→ **DESCRIPTION OF THE TASK**
Restate the whole of the data below word for word, skipping the images.

Top of GIVEN INFORMATION

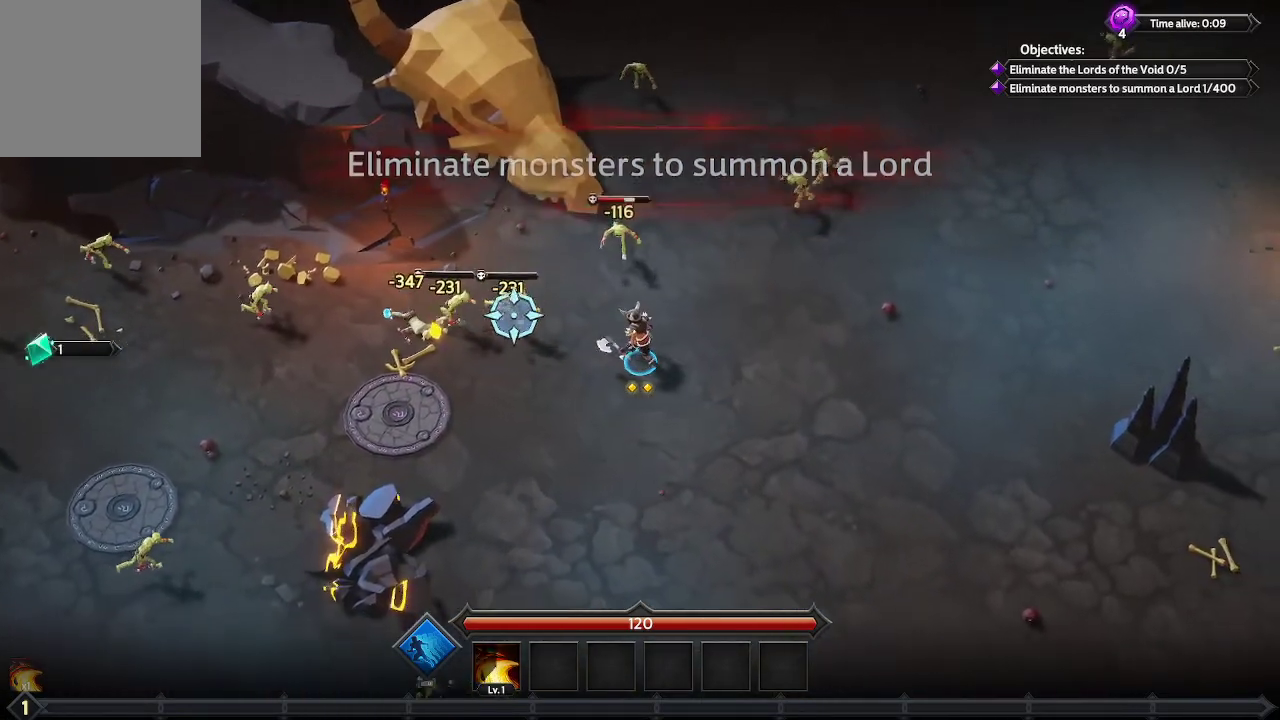
{"buttons": [], "left_stick": "left", "right_stick": "up-left", "events": [[267, "left_stick", "left"]]}
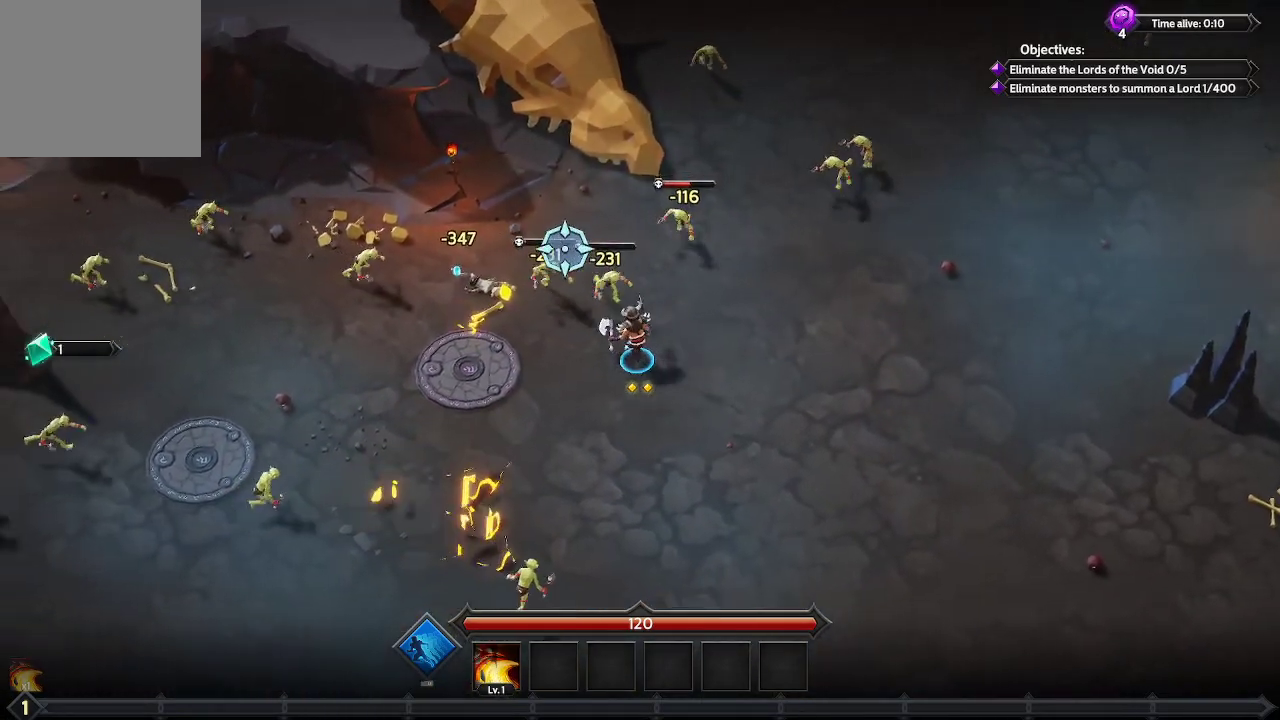
{"buttons": [], "left_stick": "up-left", "right_stick": "up", "events": [[233, "right_stick", "up"], [500, "left_stick", "up-left"]]}
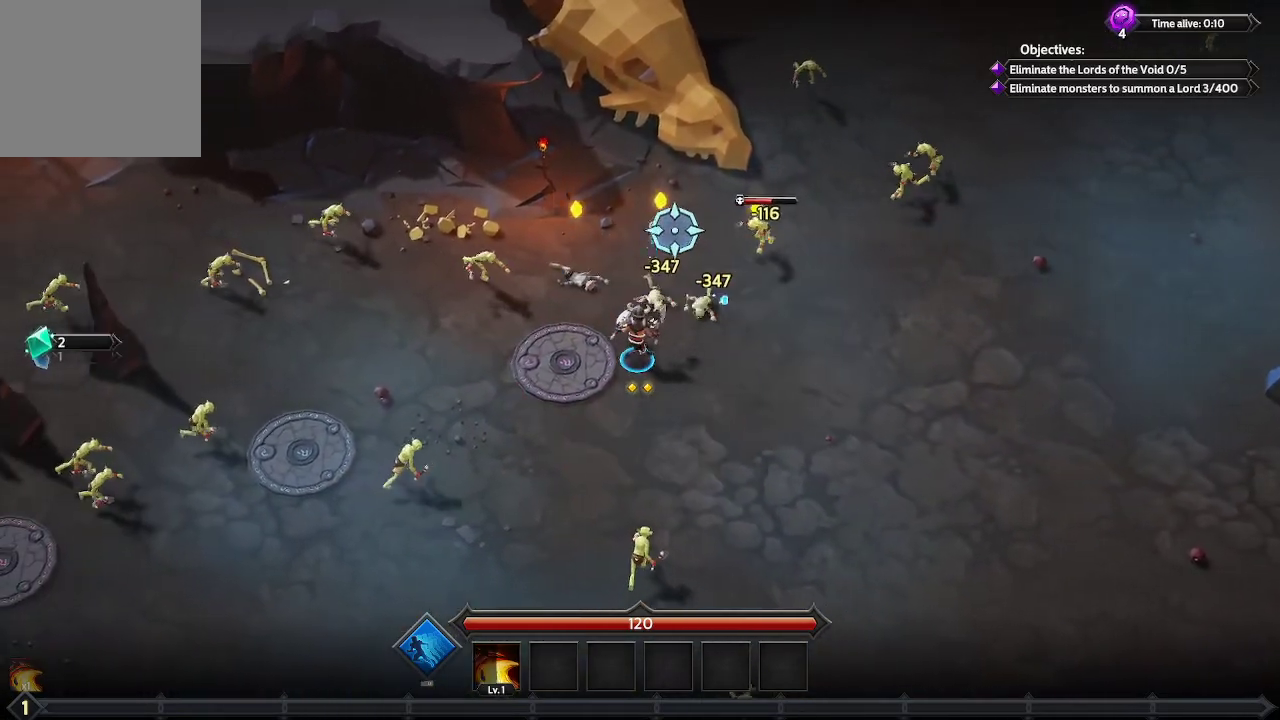
{"buttons": [], "left_stick": "up", "right_stick": "up-right", "events": [[33, "right_stick", "up-right"], [433, "left_stick", "up"]]}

Bottom of GIVEN INFORMATION

→ **OUTPUT**
{"buttons": [], "left_stick": "left", "right_stick": "up-left", "events": [[267, "left_stick", "left"]]}
{"buttons": [], "left_stick": "up-left", "right_stick": "up", "events": [[233, "right_stick", "up"], [500, "left_stick", "up-left"]]}
{"buttons": [], "left_stick": "up", "right_stick": "up-right", "events": [[33, "right_stick", "up-right"], [433, "left_stick", "up"]]}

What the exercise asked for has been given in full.